Datasets
Think of this process in two steps:
- Dataset Configurations: Set the rules for how you want to collect your data.
- Datasets: The actual collection of data gathered based on those rules, ready for training.
Create a dataset configuration
A Dataset configuration tells the system exactly what Zabbix data to gather so your AI learns from the most relevant information.
To create a new configuration:
- Navigate to AI > Datasets.
- Click the + (plus) button in the bottom-right corner.
Prisma only extracts data from Zabbix items tagged with prisma-ai. Ensure you have manually added this tag to your desired items in Zabbix before proceeding.
Step 1: General
- Name: Enter a unique name for this configuration.
- Prisma user group: Select a Prisma user group. A user group is required so the service user can provide access to data on the Zabbix server.
Step 2: Data collection
- Hosts: Select the hosts to pull data from. The count in parentheses shows how many prisma-ai tagged items were found on that host.
- Extraction schedule: Choose how often the system should automatically extract new data (Monthly, Quarterly, Yearly, or Manual).
- Data period: Select the time span to include in each extraction (e.g., 90 days or a Custom range).
Step 3: Storage duration
To prevent your storage from filling up with old training data, define your retention rules:
- Storage duration mode: Choose Unlimited to keep datasets indefinitely or Limited duration to automatically delete them after a specific number of days.
Click Create dataset config to create your new dataset configuration.
Managing your configuration
To view or configure your configurations, click on any dataset configuration entry in the list. The configuration details page is split into the following sections:
General
Review or update the Name and Description of your dataset configuration.
Dataset configuration
Review your selected Hosts, Extraction schedule, and Data period.
Storage options
Review or adjust your Storage duration mode settings
Datasets
This section displays a list of all datasets already created by this configuration and allows you to extract data on demand.
To extract a new dataset on demand, click on Extract data. This opens a modal to provide a name and description. Click Create to finish.
To review the health and details of any specific extraction, simply click its entry in the list.
Dataset details
To inspect a dataset, navigate to AI > Dataset. Select the config which contains the dataset. Created datasets are listed at the bottom of the page. Click the dataset to open its details.
Understand your dataset quality
Not all data is suitable for training AI. A dataset with too many gaps or missing information can confuse the model. We provide a dataset score to help you decide if the data is good enough to use.
The dataset score
You will see a score between 0 and 100.
- 100: Excellent quality. The data is perfect for training.
- 0: Unusable. The data has too many issues to train a model.
- High score: Indicates a reliable dataset for building accurate anomaly detection.
Timeframes and gaps
To ensure accuracy, the AI needs data from all your selected items to line up perfectly. You will notice two important times in your dataset details:
- Configured start/end time: The range you selected in your configuration (e.g., March 1st to March 31st).

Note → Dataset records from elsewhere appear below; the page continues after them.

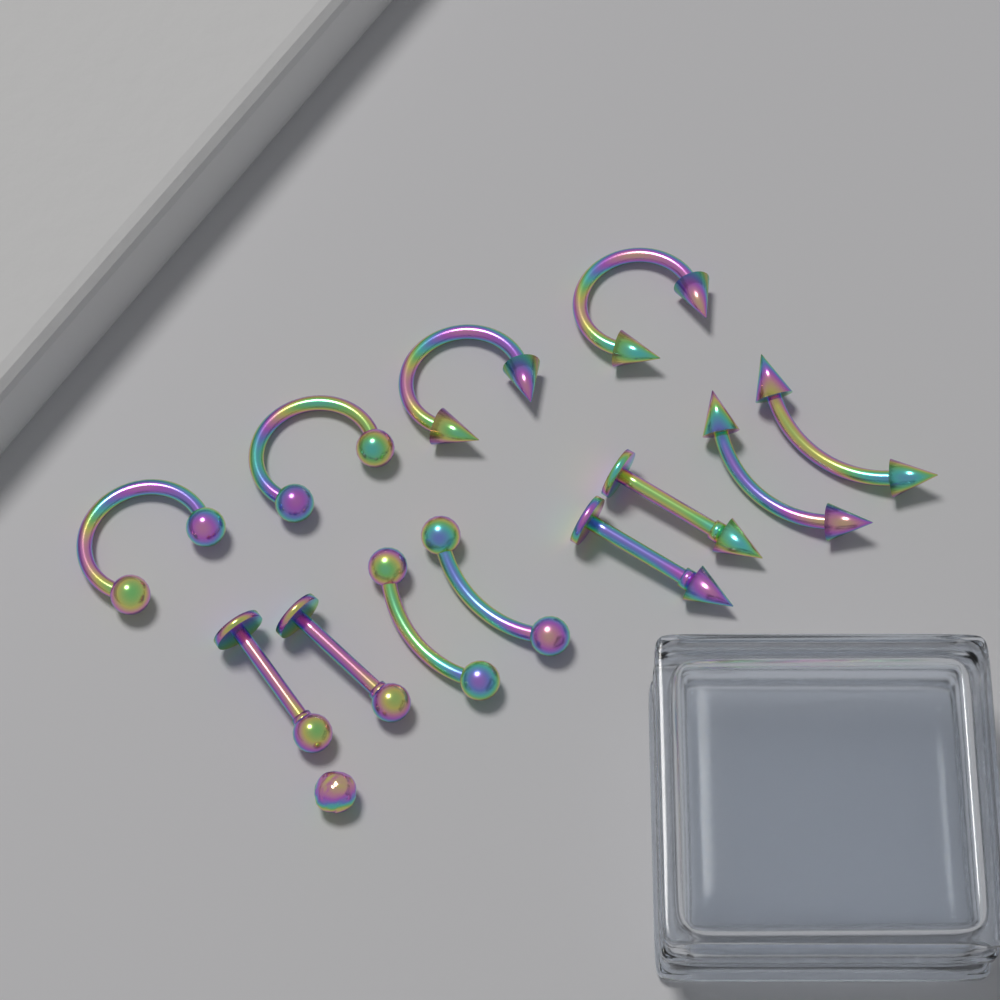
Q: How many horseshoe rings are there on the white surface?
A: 4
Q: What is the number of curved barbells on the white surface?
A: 4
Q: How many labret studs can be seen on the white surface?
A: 4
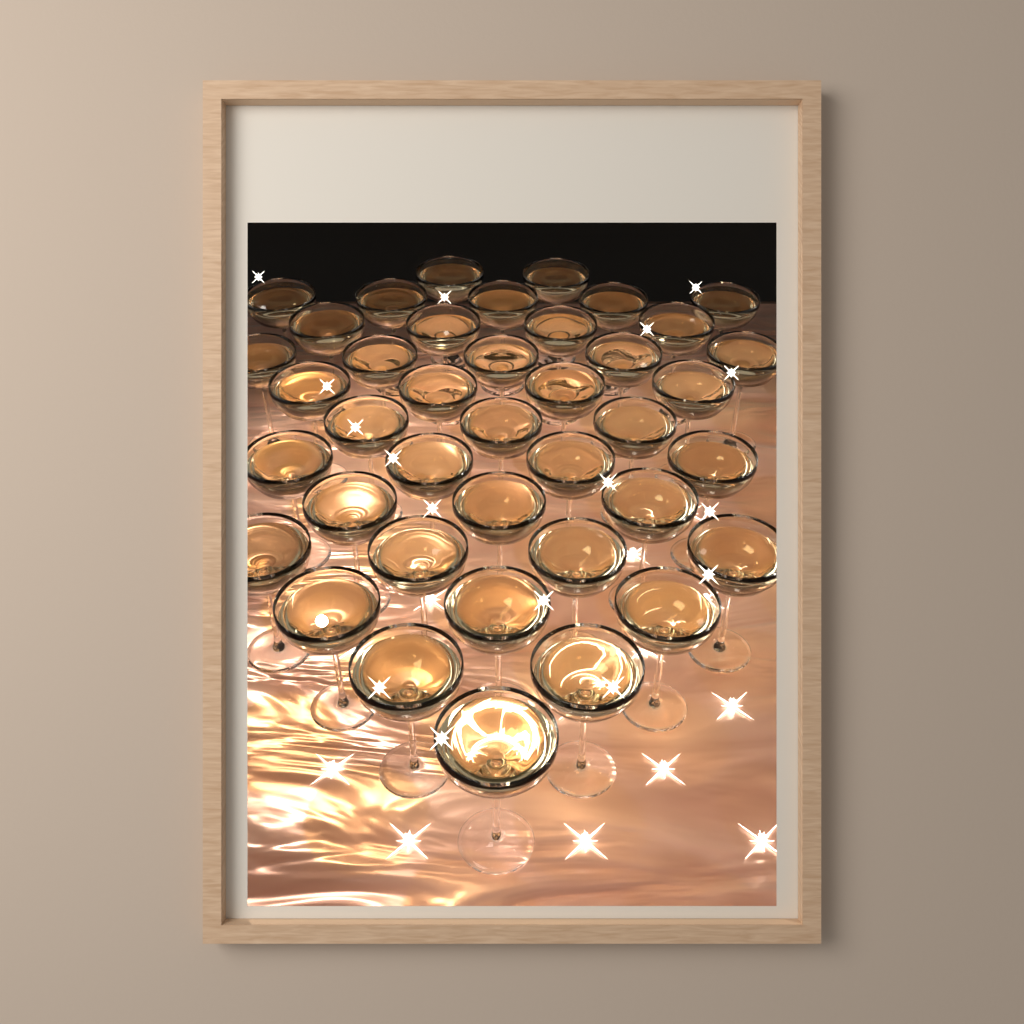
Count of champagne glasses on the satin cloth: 40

- Effective start time: The actual moment when every item in your dataset started reporting data.
If one item started reporting later than the others, any data from the other items before that time is marked as Unusable. The AI skips these points to ensure it learns from complete sets of information.
Unavailable data points
If your data is expected to update regularly (for example, every 1 minute), the system checks for gaps.
- Unavailable: A data point that was expected at a regular interval but is missing.
Too many Unavailable or Unusable data points will lower your dataset score.
Item data health
To ensure each specific item has enough reliable data for the AI to learn from, you can review the detailed breakdown for every individual item in your dataset.
Outages
To help you understand the impact of missing data, the system categorizes gaps into two types:
- Minor outages: These are short, brief gaps. In a healthy dataset, you might see a few of these without it affecting your training results.
- Major outages: These are larger, more significant gaps. Because the AI needs a continuous flow to understand what “normal” looks like, major outages will lower your dataset score.
Value density graph
This graph acts as a visual timeline of your data collection from start to finish.
- The horizontal layout: The left side of the block represents the beginning of your requested timeframe, and the right side represents the end.
- Green bars: These indicate high value density. The more solid and bright the green appears, the more consistent your data was during that period.
- Grey gaps: These indicate low value density. A grey vertical slice means data was missing at that specific point in time.
- The red vertical line: This marks the effective start time. If an item didn’t start reporting data immediately, you will see a red line. All data to the left of this line is considered unusable.
If your score is above 0, your dataset is ready to be used for AI model training.